Passage shown:
+===+

Tiffany goes on to argue that the district court abused its discretion in appointing a psychologist to conduct a psychological evaluation and by admitting the results of that psychological evaluation. We discern no impropriety in this decision. See NRS 125C.0025(2) (allowing the district court to direct that an investigation be conducted to assist it in determining whether joint physical custody is appropriate); EDCR 5.305 (allowing the district court to appoint a neutral expert to conduct a psychological evaluation at the parties' expense); cf. Duff v. Lewis, 114 Nev. 564, 958 P.2d 82 (1998) (taking no issue with the district court's appointing a psychologist to provide information to assist the court in deciding custody).

Tiffany also argues that the district court violated her due process rights by changing custody without giving her notice and without taking evidence, by appointing the psychologist to conduct the psychological evaluation, by admitting the psychological evaluation as evidence, and by appointing a parenting coordinator. "[D]ue process requires that notice be given before a party's substantial rights are affected." Wiese v. Granata, 110 Nev. 1410, 1412, 887 P.2d 744, 745 (1994). And parents are entitled to a hearing and the opportunity to disprove the evidence presented before custody is changed. Moser v. Moser, 108 Nev. 572, 576-77, 836 P.2d 63, 66 (1992).

+===+

Data block:

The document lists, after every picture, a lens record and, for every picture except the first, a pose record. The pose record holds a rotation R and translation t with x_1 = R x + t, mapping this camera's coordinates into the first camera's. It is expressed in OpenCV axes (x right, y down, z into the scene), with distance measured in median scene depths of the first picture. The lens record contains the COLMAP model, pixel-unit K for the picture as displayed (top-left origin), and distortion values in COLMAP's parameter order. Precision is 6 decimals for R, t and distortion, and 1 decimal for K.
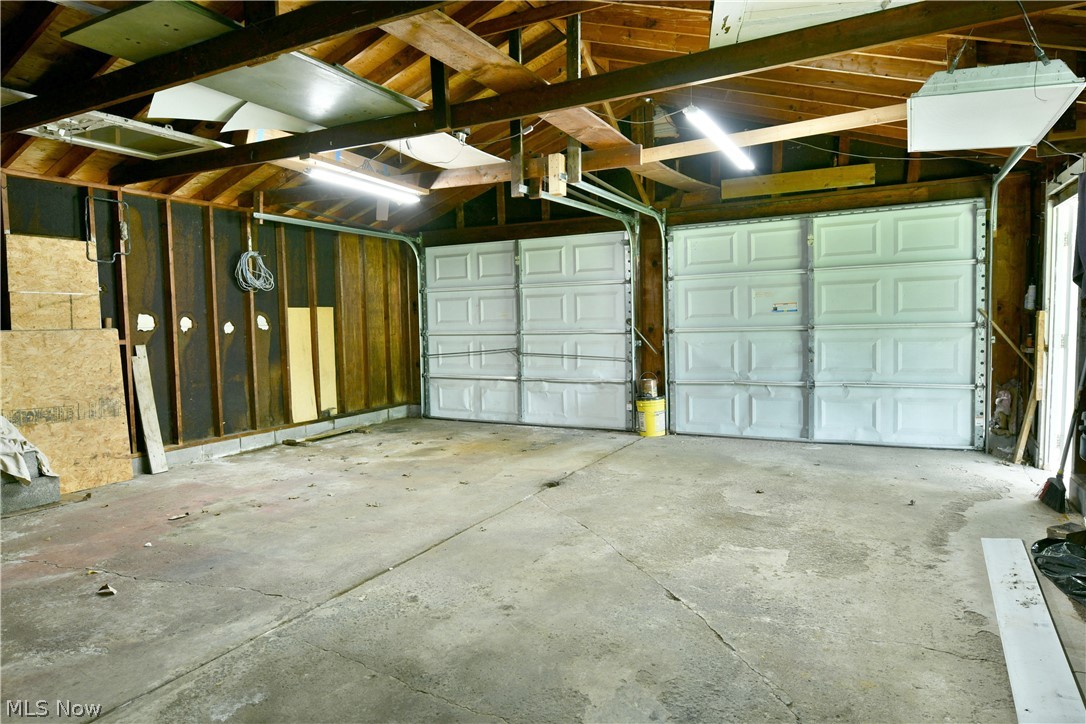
lens RADIAL K [[677.6, 0, 541.5], [0, 677.6, 342.8], [0, 0, 1]] dist [-0.005798, -0.003363]
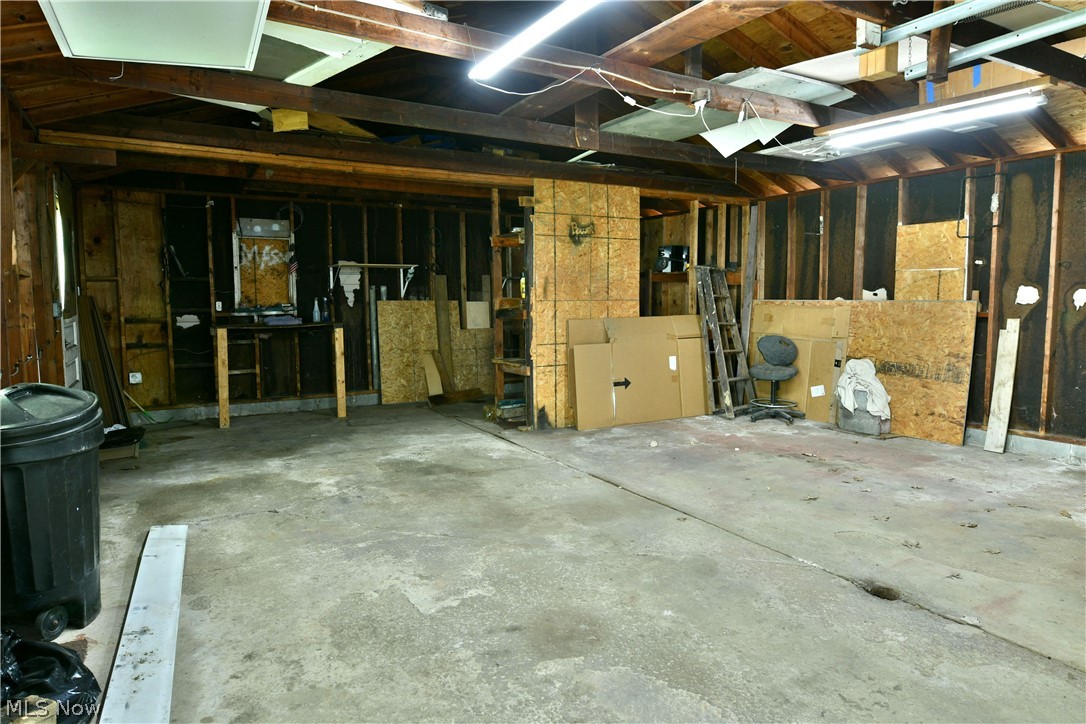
lens RADIAL K [[665.0, 0, 527.5], [0, 665.0, 363.4], [0, 0, 1]] dist [-0.007064, -0.003175]
pose [[-0.565476, 0.099214, -0.818776, 0.838937], [-0.015938, 0.991238, 0.131119, -0.067769], [0.824611, 0.087194, -0.558940, 1.415141]]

+===+

To do:
[1] In the custody excerpt, condense the paragraph beginning "Tiffany also argues that the district court violated" into a brief list that keeps its main facts.
[2] Answer from the custody excerpt:
(a) Which rule allows the district court to appoint a neutral expert to conduct a psychological evaluation at the parties' expense?
(b) According to Wiese v. Granata, when must notice be given?
(c) Which case is cited for the principle that parents are entitled to a hearing before custody is changed?
[3] Transcribe the custody excerpt word for word, beginning at the words "Tiffany also argues" and stopping after "63, 66 (1992).".

Answer list:
[1]
Tiffany claims the district court violated her due process rights by:
- changing custody without notice to her and without taking evidence
- appointing a psychologist to conduct a psychological evaluation
- admitting that evaluation as evidence
- appointing a parenting coordinator

Governing law cited:
- Due process requires notice before a party's substantial rights are affected (Wiese v. Granata, 1994).
- Before custody is changed, parents are entitled to a hearing and the opportunity to disprove the evidence presented (Moser v. Moser, 1992).

[2]
(a) EDCR 5.305.
(b) Before a party's substantial rights are affected.
(c) Moser v. Moser, 108 Nev. 572, 576-77, 836 P.2d 63, 66 (1992).

[3]
Tiffany also argues that the district court violated her due process rights by changing custody without giving her notice and without taking evidence, by appointing the psychologist to conduct the psychological evaluation, by admitting the psychological evaluation as evidence, and by appointing a parenting coordinator. "[D]ue process requires that notice be given before a party's substantial rights are affected." Wiese v. Granata, 110 Nev. 1410, 1412, 887 P.2d 744, 745 (1994). And parents are entitled to a hearing and the opportunity to disprove the evidence presented before custody is changed. Moser v. Moser, 108 Nev. 572, 576-77, 836 P.2d 63, 66 (1992).